The Glass-Steagall Act is the informal name for the Banking Act 1933, a flagship measure of President Roosevelt’s New Deal. It derives from its Democrat co-sponsors, Senator Carter Glass and Representative Henry Steagall. Its key features were: (1) the separation of commercial banking (deposit taking) and investment banking (securities underwriting and dealing); and (2) federal deposit insurance.

Glass, aged 75 in 1933, had been the principal sponsor of the Glass-Owen bill of 1913 that established the Federal Reserve System. 

He was secretary of the Treasury in 1918-20 and regarded as Congress’s foremost authority on finance. Glass considered the creation of the America’s central bank, which he believed had brought financial stability and economic prosperity to the country, his greatest achievement. The 1929 crash, ensuing depression and bank turmoil — 11,000 of America’s 25,000 banks failed or merged in 1929-33 — was taken by Senator Glass as a bitter personal blow. It set him on a three-year quest to identify and rectify the factors that had crippled his system.

Banks’ involvement with securities began in the early 1920s through the creation of "securities affiliates" that undertook securities underwriting and sales to the public; they mushroomed in the late 1920s and by 1930, 300 banks had such affiliates making them formative universal banks. 

They were very successful in taking market share from the specialist investment banks that dominated the business; between 1927 and 1930, commercial banks’ share of underwriting origination doubled from 22% to 45%. Glass believed that bank involvement with securities was contrary to sound banking, and concluded that this new development that was responsible for stock market speculation and the crash, as well as the rash of bank failures.

Glass’s cause was boosted by the sensational failure of Bank of United States (note the missing ‘the’), New York’s third largest bank with 62 branches and 440,000 depositors, in December 1930.

**Jobs**
[A] Which people does the Glass-Steagall passage identify by a title such as President, Senator or Representative? Give each name with its title.
[B] According to the Glass-Steagall passage, how many banks had securities affiliates by 1930?
[C] Update the part of the Glass-Steagall passage that opens with the words "Banks’ involvement with" and closes with "formative universal banks.", putting "multiplied" in place of "mushroomed".

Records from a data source

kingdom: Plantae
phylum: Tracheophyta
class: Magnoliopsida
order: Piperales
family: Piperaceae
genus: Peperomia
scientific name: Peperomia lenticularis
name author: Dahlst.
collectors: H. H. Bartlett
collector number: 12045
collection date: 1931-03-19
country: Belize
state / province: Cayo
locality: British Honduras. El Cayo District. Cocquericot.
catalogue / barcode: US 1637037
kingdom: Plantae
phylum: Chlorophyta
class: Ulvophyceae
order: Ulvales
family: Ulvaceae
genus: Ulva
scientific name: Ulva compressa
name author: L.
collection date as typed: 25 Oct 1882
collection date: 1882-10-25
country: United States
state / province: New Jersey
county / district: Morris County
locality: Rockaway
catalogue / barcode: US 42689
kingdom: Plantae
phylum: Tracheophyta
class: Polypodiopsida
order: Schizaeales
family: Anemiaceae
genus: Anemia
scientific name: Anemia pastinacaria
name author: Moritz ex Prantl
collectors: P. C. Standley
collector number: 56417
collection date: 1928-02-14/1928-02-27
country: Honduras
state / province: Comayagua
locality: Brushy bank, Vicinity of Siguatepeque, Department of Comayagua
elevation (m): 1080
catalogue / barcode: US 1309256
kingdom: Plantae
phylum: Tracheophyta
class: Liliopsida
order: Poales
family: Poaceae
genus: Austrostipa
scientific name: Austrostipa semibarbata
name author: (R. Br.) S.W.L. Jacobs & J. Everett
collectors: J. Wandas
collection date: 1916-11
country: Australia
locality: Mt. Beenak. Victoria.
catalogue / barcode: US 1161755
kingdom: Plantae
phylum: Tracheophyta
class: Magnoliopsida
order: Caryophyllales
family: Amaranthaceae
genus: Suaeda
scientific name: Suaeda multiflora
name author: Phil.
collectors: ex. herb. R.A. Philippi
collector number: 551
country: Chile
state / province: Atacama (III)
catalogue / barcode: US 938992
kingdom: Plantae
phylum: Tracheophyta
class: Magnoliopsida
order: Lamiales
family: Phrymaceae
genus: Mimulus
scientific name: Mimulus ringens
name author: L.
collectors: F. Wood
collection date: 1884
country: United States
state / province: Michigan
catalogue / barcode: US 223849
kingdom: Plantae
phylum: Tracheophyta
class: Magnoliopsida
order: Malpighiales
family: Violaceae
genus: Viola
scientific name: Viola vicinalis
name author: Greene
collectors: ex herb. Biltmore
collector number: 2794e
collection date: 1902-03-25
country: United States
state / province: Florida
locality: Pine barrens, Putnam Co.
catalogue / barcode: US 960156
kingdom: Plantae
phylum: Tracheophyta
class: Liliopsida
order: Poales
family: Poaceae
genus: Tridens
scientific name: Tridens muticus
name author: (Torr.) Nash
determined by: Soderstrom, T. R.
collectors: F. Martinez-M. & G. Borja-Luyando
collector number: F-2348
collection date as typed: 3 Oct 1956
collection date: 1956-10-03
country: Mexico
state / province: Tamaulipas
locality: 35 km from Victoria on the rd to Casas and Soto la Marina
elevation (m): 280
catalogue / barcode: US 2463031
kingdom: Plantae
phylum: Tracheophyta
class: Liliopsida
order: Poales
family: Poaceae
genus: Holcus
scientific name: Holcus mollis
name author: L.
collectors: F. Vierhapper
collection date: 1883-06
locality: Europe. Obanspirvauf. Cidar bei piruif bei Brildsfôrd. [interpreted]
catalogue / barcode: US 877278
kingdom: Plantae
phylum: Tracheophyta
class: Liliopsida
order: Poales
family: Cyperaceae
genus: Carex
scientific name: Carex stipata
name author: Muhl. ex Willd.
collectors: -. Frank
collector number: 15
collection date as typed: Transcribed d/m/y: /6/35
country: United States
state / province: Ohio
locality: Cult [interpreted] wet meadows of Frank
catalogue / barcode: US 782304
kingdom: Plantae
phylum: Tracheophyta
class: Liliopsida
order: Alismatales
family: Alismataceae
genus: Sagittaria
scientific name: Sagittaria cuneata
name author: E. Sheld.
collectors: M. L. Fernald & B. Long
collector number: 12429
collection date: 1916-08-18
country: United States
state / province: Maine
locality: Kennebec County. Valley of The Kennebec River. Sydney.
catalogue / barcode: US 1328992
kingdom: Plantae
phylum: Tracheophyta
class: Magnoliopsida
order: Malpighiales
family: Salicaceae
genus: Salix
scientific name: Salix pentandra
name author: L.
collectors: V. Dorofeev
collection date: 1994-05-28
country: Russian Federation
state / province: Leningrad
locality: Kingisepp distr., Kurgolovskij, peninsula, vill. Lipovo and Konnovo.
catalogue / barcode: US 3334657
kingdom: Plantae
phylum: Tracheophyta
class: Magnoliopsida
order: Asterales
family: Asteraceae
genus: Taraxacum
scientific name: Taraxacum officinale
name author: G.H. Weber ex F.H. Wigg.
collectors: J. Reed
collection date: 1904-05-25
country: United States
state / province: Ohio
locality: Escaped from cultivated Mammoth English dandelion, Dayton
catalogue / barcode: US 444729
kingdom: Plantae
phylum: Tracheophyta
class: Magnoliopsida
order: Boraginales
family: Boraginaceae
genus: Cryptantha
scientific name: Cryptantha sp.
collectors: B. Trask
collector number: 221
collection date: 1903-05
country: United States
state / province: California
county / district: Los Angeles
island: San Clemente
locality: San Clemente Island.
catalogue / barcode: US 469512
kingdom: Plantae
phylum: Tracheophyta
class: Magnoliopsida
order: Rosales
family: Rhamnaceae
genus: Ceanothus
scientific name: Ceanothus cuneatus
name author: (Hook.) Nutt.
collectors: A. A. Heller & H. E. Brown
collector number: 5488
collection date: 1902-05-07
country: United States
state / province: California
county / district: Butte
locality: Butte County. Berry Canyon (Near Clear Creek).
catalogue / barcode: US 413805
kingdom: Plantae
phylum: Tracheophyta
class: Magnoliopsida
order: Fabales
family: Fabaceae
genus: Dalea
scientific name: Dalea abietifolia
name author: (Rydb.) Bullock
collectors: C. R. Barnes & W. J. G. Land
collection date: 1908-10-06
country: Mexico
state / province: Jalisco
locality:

**Per-task answers**
[A] President Roosevelt, Senator Carter Glass, Representative Henry Steagall

[B] 300 banks

[C]
Banks’ involvement with securities began in the early 1920s through the creation of "securities affiliates" that undertook securities underwriting and sales to the public; they multiplied in the late 1920s and by 1930, 300 banks had such affiliates making them formative universal banks.